**Supplied material**
▼

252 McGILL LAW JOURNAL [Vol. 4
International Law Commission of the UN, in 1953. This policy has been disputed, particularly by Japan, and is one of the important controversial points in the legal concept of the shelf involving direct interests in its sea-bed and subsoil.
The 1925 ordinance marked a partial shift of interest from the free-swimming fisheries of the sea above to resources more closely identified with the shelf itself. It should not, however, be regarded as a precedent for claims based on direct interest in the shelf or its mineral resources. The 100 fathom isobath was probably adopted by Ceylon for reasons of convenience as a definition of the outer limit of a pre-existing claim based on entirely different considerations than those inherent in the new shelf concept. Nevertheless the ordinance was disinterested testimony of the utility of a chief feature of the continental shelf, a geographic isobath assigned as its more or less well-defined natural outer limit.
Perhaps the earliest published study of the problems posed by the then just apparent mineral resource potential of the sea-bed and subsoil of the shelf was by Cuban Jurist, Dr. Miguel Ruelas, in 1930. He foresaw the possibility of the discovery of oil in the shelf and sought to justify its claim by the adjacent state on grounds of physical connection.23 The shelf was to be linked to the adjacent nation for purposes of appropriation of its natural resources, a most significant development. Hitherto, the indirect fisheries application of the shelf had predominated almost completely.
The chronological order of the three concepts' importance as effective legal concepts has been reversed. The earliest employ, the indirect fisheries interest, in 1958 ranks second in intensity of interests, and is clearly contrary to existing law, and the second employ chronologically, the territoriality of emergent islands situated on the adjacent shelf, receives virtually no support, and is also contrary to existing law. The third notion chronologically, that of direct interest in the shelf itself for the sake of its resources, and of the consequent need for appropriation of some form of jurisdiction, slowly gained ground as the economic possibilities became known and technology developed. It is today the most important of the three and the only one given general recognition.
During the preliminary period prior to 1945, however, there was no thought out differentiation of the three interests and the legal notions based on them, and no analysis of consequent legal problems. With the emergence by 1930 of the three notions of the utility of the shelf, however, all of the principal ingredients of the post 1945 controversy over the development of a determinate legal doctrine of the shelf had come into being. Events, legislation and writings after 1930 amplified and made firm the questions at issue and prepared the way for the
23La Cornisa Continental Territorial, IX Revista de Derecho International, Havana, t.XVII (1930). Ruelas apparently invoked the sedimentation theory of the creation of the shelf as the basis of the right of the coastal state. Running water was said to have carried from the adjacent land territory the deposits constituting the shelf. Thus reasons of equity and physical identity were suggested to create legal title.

▲
▼

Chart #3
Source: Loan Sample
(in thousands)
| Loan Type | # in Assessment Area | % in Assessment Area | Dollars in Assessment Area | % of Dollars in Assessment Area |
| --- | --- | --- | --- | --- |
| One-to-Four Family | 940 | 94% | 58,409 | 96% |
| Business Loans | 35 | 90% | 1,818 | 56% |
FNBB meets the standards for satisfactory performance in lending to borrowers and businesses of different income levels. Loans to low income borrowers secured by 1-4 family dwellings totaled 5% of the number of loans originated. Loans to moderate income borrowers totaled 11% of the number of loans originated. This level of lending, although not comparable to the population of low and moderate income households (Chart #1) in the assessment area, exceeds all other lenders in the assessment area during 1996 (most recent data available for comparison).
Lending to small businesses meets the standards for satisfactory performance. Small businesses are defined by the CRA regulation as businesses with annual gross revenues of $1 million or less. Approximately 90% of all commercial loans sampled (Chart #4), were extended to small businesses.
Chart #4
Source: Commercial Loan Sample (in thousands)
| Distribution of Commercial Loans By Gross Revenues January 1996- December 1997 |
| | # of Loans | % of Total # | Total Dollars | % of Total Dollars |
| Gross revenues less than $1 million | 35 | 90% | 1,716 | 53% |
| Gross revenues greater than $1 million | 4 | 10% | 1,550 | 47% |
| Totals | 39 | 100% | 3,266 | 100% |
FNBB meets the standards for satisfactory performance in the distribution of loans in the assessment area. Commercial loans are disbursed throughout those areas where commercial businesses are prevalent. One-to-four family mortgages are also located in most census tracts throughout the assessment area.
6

▲
▼

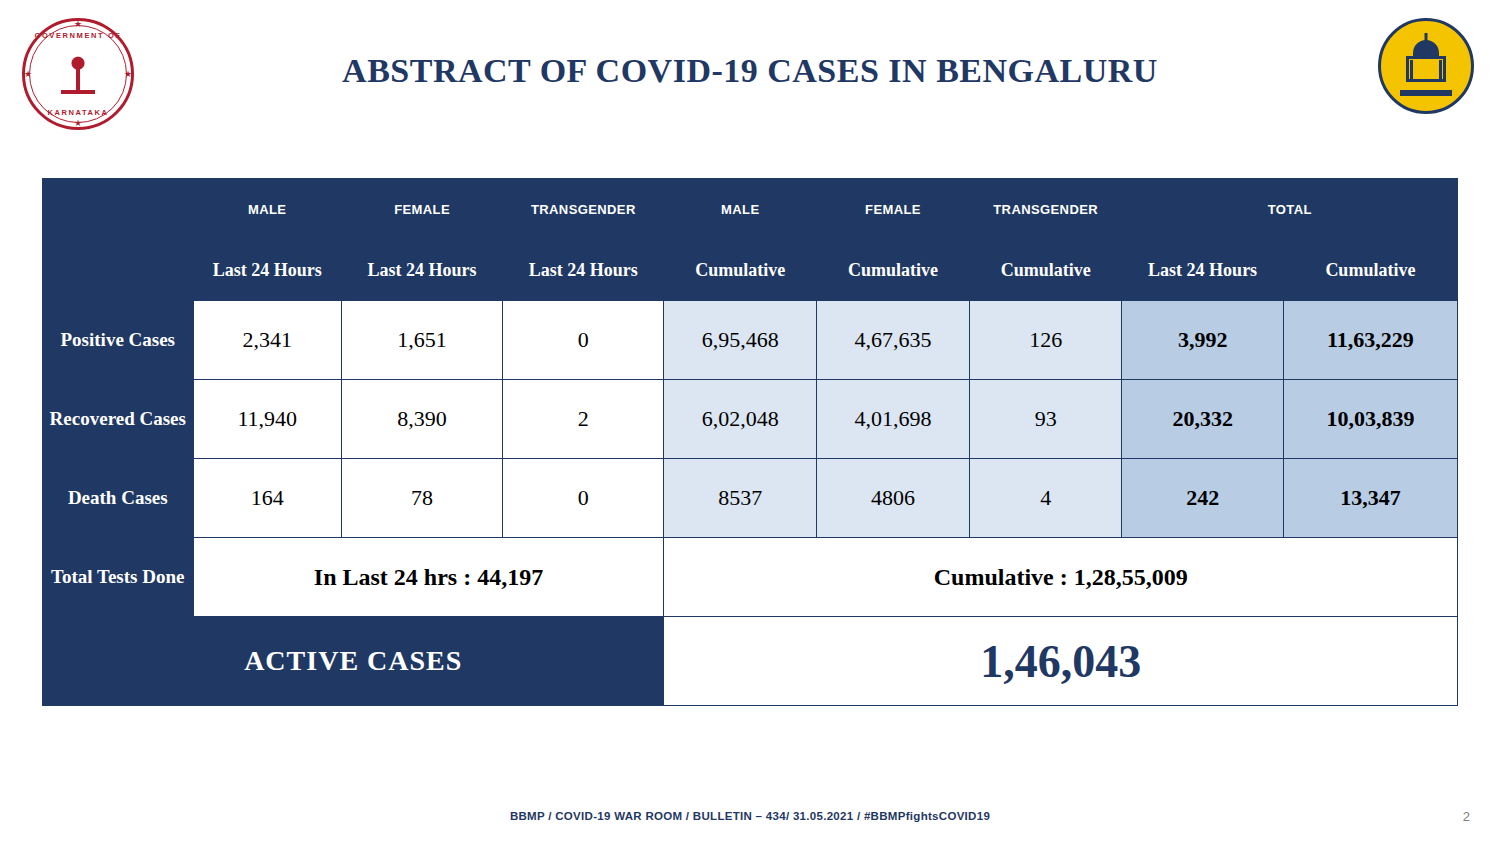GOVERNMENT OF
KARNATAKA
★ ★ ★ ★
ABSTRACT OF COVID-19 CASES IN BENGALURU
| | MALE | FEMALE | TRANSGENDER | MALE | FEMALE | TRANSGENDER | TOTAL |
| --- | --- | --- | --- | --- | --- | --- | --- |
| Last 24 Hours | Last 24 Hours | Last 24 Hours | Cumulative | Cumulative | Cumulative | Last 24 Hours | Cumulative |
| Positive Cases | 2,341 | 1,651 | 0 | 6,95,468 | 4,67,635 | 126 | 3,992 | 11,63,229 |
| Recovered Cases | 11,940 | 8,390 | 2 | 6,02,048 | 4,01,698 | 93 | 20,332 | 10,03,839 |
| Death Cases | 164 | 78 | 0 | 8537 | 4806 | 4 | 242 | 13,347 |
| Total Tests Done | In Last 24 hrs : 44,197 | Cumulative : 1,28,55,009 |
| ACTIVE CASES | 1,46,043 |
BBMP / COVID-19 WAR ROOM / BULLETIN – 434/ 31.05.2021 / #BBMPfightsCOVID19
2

▲

Your answer should be a single number: the count of lines above that contain the word "million".

3